Problem details
After locating the line with "of human high-grade" in the data that follows, return it and every later line exactly, up to and including the line with "cell carcinoma (skin)".

Given information
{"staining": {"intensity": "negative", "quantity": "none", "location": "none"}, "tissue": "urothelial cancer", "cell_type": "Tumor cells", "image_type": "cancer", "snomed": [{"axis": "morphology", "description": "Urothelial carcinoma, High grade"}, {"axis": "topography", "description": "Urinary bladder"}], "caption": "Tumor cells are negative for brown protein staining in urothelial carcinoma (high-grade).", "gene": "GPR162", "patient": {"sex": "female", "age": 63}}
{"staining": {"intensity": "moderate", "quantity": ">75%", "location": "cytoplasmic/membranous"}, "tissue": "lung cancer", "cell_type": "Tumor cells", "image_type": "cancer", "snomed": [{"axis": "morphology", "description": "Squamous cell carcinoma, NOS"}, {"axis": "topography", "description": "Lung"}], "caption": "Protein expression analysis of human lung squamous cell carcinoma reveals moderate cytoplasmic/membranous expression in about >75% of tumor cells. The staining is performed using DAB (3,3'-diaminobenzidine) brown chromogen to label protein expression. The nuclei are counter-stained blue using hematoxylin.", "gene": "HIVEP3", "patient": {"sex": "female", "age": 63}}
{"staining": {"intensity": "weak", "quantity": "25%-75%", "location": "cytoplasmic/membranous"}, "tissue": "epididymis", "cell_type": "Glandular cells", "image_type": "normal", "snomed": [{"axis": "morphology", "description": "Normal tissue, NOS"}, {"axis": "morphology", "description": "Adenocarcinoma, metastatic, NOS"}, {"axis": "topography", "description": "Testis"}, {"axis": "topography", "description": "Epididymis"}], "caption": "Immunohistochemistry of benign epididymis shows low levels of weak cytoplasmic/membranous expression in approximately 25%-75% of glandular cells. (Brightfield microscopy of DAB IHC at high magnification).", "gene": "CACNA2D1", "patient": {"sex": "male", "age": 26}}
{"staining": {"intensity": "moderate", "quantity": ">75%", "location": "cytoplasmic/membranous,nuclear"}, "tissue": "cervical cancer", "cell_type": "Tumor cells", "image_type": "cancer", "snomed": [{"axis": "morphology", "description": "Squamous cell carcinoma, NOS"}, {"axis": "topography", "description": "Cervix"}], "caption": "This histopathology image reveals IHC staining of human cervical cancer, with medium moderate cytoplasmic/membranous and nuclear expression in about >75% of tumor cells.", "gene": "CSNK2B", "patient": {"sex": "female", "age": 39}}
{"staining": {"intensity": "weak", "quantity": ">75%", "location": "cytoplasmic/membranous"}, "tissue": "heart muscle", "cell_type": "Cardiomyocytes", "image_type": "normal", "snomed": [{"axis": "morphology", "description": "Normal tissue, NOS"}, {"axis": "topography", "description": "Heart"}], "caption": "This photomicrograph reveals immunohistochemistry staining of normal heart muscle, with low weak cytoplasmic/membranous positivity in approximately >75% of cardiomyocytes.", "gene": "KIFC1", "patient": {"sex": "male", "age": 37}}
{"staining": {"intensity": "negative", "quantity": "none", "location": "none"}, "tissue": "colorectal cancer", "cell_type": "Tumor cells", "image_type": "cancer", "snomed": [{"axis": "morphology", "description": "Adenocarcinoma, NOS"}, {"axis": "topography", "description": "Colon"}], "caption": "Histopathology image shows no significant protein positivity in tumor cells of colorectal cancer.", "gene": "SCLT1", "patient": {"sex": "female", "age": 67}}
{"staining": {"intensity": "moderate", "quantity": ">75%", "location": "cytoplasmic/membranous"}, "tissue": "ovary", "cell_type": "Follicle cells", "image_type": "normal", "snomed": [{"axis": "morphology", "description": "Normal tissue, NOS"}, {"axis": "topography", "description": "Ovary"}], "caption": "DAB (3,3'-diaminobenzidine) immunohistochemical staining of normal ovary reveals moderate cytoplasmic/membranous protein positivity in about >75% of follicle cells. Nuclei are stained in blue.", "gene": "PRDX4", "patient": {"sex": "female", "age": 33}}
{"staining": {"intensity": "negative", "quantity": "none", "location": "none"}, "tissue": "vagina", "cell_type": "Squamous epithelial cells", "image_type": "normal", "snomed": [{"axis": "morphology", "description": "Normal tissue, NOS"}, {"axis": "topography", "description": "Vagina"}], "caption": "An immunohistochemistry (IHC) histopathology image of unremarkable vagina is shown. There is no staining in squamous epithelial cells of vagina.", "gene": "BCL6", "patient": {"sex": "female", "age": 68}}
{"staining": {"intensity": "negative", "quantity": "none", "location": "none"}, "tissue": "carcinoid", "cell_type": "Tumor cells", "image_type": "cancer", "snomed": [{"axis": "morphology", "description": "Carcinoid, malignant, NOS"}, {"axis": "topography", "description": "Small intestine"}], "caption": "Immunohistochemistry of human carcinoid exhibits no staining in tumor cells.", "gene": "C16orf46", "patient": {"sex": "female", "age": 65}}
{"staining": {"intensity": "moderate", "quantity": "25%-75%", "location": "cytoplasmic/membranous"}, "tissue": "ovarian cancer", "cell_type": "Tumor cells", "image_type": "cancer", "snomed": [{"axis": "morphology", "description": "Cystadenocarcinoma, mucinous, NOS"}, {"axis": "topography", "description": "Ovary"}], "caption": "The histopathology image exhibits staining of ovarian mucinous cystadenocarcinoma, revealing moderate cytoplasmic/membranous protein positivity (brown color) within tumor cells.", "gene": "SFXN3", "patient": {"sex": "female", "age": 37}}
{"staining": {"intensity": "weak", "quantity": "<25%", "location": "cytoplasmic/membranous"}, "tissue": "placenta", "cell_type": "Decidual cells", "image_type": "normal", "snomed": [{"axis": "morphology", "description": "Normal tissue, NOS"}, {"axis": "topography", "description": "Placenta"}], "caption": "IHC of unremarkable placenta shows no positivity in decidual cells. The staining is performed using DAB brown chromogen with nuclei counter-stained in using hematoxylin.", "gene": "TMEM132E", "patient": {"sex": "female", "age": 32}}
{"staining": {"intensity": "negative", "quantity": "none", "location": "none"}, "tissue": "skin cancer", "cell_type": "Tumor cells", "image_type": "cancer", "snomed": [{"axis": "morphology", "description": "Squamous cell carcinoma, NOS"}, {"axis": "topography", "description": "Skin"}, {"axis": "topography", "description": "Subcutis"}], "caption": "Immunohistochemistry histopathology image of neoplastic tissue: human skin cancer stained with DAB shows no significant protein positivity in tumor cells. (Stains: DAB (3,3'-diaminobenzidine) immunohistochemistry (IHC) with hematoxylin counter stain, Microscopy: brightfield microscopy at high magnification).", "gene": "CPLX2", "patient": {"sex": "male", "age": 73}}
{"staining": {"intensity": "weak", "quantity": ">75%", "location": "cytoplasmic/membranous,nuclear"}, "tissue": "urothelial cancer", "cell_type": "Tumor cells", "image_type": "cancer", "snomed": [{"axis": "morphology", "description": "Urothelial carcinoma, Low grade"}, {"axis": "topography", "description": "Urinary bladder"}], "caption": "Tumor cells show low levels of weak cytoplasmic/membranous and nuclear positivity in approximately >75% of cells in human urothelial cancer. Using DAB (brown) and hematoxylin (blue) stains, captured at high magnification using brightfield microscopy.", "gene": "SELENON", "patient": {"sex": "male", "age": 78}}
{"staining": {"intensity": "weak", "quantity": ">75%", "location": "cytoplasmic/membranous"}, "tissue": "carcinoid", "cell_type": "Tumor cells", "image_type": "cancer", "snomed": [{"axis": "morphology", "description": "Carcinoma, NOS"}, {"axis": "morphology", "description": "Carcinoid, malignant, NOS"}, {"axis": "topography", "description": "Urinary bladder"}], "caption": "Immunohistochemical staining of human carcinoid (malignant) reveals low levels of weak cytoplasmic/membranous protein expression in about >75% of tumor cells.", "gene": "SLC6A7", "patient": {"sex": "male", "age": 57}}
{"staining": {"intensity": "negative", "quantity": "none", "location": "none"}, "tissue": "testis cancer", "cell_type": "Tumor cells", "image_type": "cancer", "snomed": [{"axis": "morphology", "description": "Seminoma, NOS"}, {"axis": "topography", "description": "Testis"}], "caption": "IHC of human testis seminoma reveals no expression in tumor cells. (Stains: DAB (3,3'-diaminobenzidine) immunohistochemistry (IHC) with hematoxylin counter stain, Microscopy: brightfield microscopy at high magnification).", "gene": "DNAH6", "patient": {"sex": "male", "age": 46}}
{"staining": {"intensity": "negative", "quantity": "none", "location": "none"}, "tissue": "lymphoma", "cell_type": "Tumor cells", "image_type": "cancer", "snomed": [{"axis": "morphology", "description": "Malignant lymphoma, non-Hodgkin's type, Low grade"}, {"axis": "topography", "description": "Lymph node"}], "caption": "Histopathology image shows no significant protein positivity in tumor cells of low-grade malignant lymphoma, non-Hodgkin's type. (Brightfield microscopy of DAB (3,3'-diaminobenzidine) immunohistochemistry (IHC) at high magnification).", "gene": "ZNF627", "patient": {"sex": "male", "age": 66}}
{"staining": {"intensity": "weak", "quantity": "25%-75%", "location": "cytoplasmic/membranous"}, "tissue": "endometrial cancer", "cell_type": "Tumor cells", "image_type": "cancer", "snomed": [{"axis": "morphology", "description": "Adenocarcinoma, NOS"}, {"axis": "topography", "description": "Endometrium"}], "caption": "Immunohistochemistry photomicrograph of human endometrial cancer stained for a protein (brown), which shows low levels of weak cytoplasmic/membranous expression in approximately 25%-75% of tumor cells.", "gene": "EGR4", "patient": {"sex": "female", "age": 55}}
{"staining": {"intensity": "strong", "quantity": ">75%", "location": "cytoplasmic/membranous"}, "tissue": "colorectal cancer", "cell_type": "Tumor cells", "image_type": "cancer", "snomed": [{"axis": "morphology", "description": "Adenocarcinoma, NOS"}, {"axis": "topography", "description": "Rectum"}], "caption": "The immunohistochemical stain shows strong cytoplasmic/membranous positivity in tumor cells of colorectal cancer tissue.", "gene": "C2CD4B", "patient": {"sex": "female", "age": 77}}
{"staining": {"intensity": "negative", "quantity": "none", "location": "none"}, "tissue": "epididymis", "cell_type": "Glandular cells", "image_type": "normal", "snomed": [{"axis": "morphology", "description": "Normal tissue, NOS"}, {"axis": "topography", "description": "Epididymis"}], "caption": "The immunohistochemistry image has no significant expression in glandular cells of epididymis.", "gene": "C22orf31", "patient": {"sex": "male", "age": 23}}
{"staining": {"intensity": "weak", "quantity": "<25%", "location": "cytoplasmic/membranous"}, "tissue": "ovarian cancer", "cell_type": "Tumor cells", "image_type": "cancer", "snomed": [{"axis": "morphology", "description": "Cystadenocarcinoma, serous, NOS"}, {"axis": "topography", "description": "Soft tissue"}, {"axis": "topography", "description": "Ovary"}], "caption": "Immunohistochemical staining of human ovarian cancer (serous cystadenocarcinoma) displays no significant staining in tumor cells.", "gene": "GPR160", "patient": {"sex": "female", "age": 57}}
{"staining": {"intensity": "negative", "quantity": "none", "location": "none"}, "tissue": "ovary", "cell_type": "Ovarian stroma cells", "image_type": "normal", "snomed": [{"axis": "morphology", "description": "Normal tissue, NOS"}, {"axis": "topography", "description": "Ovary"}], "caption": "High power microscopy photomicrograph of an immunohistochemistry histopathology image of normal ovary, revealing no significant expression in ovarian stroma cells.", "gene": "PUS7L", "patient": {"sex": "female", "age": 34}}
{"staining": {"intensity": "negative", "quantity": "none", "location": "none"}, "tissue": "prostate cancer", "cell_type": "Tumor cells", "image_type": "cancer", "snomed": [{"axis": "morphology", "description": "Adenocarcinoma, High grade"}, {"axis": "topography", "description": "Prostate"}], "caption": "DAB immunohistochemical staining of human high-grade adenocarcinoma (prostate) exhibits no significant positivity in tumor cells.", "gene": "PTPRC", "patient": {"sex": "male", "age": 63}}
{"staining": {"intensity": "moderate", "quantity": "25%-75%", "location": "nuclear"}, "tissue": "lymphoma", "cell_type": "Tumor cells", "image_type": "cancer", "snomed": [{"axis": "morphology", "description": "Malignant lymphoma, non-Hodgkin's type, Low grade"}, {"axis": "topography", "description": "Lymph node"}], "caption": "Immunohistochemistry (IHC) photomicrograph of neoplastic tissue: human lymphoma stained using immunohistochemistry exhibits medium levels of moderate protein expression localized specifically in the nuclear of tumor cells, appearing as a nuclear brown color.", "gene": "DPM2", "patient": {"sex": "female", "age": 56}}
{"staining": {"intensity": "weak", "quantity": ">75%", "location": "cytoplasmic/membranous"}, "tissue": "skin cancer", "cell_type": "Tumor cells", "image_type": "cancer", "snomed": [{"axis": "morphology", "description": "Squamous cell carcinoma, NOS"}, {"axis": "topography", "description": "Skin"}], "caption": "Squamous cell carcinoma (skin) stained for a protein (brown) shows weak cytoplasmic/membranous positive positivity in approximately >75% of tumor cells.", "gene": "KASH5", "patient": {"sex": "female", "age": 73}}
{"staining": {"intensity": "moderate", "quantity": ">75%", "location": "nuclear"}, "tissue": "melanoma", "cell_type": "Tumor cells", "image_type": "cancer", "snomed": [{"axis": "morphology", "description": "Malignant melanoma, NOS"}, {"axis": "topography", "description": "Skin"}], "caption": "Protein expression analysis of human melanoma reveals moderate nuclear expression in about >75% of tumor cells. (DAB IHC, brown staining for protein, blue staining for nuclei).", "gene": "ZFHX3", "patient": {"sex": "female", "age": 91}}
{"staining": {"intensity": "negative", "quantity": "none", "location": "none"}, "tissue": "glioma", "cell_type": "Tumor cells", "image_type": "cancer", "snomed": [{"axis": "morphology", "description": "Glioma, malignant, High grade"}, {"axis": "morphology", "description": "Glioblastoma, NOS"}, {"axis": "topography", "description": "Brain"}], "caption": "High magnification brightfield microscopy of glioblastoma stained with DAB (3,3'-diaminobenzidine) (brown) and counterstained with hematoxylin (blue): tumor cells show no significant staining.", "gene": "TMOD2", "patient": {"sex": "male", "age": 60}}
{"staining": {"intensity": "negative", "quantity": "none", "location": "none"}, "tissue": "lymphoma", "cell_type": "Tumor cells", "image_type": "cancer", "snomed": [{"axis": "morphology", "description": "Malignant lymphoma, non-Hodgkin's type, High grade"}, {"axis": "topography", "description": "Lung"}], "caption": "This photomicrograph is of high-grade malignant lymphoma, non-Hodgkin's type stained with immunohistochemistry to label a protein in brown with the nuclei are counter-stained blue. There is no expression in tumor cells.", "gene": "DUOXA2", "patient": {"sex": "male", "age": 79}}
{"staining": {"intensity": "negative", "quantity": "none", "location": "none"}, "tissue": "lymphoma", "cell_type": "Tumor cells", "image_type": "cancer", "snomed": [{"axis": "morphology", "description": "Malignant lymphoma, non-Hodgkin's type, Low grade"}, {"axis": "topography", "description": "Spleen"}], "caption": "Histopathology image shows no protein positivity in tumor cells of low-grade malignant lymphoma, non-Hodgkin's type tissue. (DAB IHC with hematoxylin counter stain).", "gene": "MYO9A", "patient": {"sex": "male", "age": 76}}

Output
{"staining": {"intensity": "negative", "quantity": "none", "location": "none"}, "tissue": "prostate cancer", "cell_type": "Tumor cells", "image_type": "cancer", "snomed": [{"axis": "morphology", "description": "Adenocarcinoma, High grade"}, {"axis": "topography", "description": "Prostate"}], "caption": "DAB immunohistochemical staining of human high-grade adenocarcinoma (prostate) exhibits no significant positivity in tumor cells.", "gene": "PTPRC", "patient": {"sex": "male", "age": 63}}
{"staining": {"intensity": "moderate", "quantity": "25%-75%", "location": "nuclear"}, "tissue": "lymphoma", "cell_type": "Tumor cells", "image_type": "cancer", "snomed": [{"axis": "morphology", "description": "Malignant lymphoma, non-Hodgkin's type, Low grade"}, {"axis": "topography", "description": "Lymph node"}], "caption": "Immunohistochemistry (IHC) photomicrograph of neoplastic tissue: human lymphoma stained using immunohistochemistry exhibits medium levels of moderate protein expression localized specifically in the nuclear of tumor cells, appearing as a nuclear brown color.", "gene": "DPM2", "patient": {"sex": "female", "age": 56}}
{"staining": {"intensity": "weak", "quantity": ">75%", "location": "cytoplasmic/membranous"}, "tissue": "skin cancer", "cell_type": "Tumor cells", "image_type": "cancer", "snomed": [{"axis": "morphology", "description": "Squamous cell carcinoma, NOS"}, {"axis": "topography", "description": "Skin"}], "caption": "Squamous cell carcinoma (skin) stained for a protein (brown) shows weak cytoplasmic/membranous positive positivity in approximately >75% of tumor cells.", "gene": "KASH5", "patient": {"sex": "female", "age": 73}}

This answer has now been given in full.